- Opening Delimiter -

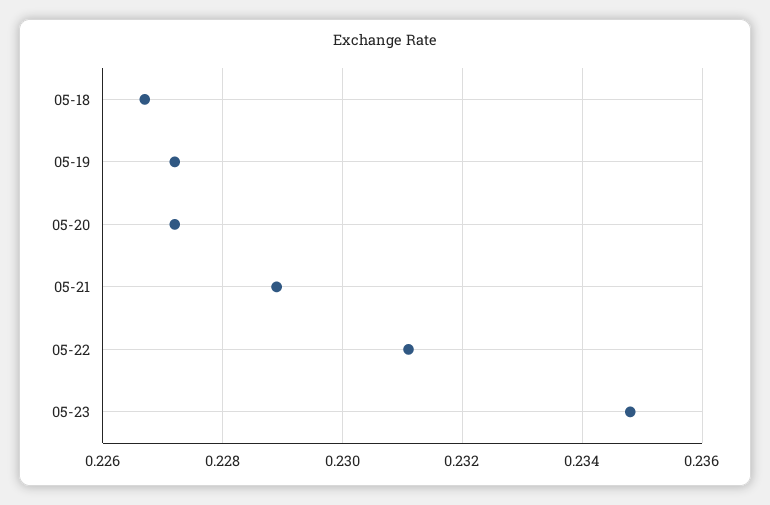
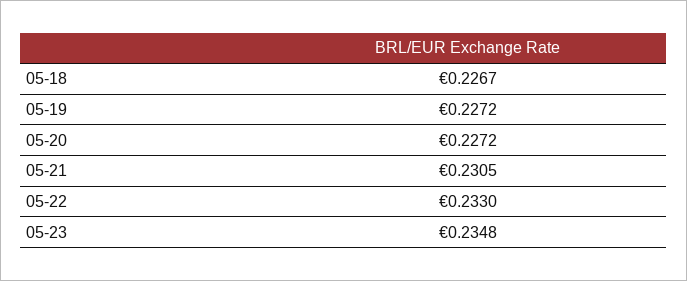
  {
    "05-18": 0.2267,
    "05-19": 0.2272,
    "05-20": 0.2272,
-   "05-21": 0.229,
+   "05-21": 0.2305,
-   "05-22": 0.231,
+   "05-22": 0.233,
    "05-23": 0.2348
  }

- Closing Delimiter -

- **Work required**: Reproduce each entry word for word and cut the images.

- **Answer area**:
  {
    "05-18": 0.2267,
    "05-19": 0.2272,
    "05-20": 0.2272,
-   "05-21": 0.229,
+   "05-21": 0.2305,
-   "05-22": 0.231,
+   "05-22": 0.233,
    "05-23": 0.2348
  }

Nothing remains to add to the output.